You'll need to provide:

  • Name — Something descriptive like "Onboarding Specialist" or "Churn Analyzer"

  • Handle — A short identifier for chat shortcuts (e.g., /onboard)

  • Apps — Choose whether the agent can access all apps or specific ones

  • Mandate — Define the agent's purpose and behavior

After creating, configure tools, rules, and connections as described above.

Using your agents

Once configured, you can use agents in multiple ways:

  • Mantle chat — Use the handle shortcut (e.g., /support) to switch to an agent in the chat interface

  • Flows — Add agents as actions in automation flows to analyze data and make decisions

  • Agent jobs — Schedule agents to run on a timer or in response to events

  • Help desk — The Support Sidekick runs directly from the ticket sidebar

  • External tools — Connect via MCP to Cursor, Claude Desktop, or other AI tools

Learn more: Using agents in Flows

Tips for getting the most out of agents

  • Start with system agents — They're already tuned for common tasks. Customize them rather than starting from scratch.

  • Customize the mandate — Add your company voice, product context, and specific guidelines. The more detail you provide, the better the agent performs.

  • Use Generate to get started — If writing a mandate from scratch feels daunting, describe what you want and let AI draft it for you.

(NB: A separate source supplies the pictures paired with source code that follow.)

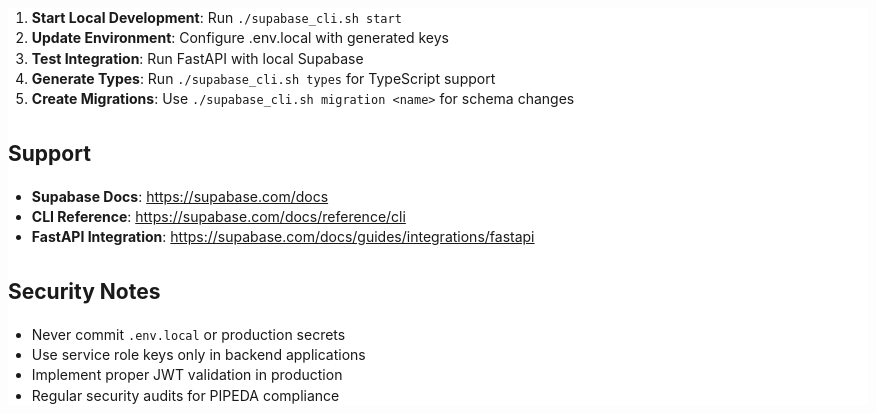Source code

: 1. **Start Local Development**: Run `./supabase_cli.sh start`
2. **Update Environment**: Configure .env.local with generated keys
3. **Test Integration**: Run FastAPI with local Supabase
4. **Generate Types**: Run `./supabase_cli.sh types` for TypeScript support
5. **Create Migrations**: Use `./supabase_cli.sh migration <name>` for schema changes

## Support

- **Supabase Docs**: https://supabase.com/docs
- **CLI Reference**: https://supabase.com/docs/reference/cli
- **FastAPI Integration**: https://supabase.com/docs/guides/integrations/fastapi

## Security Notes

- Never commit `.env.local` or production secrets
- Use service role keys only in backend applications
- Implement proper JWT validation in production
- Regular security audits for PIPEDA compliance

  • Connect your codebase — For technical products, this dramatically improves accuracy for bug investigations and how-to questions.

  • Add rules for edge cases — If the agent mishandles something, add a rule to clarify. Rules are easier to iterate on than rewriting the entire mandate.

  • Use the debugger before going live — Test with real ticket and customer data in the debugger before enabling automated responses.

  • Check activity regularly — Review the usage logs to see how the agent performs and catch issues early.

  • Iterate over time — Refine mandates and rules based on what works. Good agents are built through iteration, not in one shot.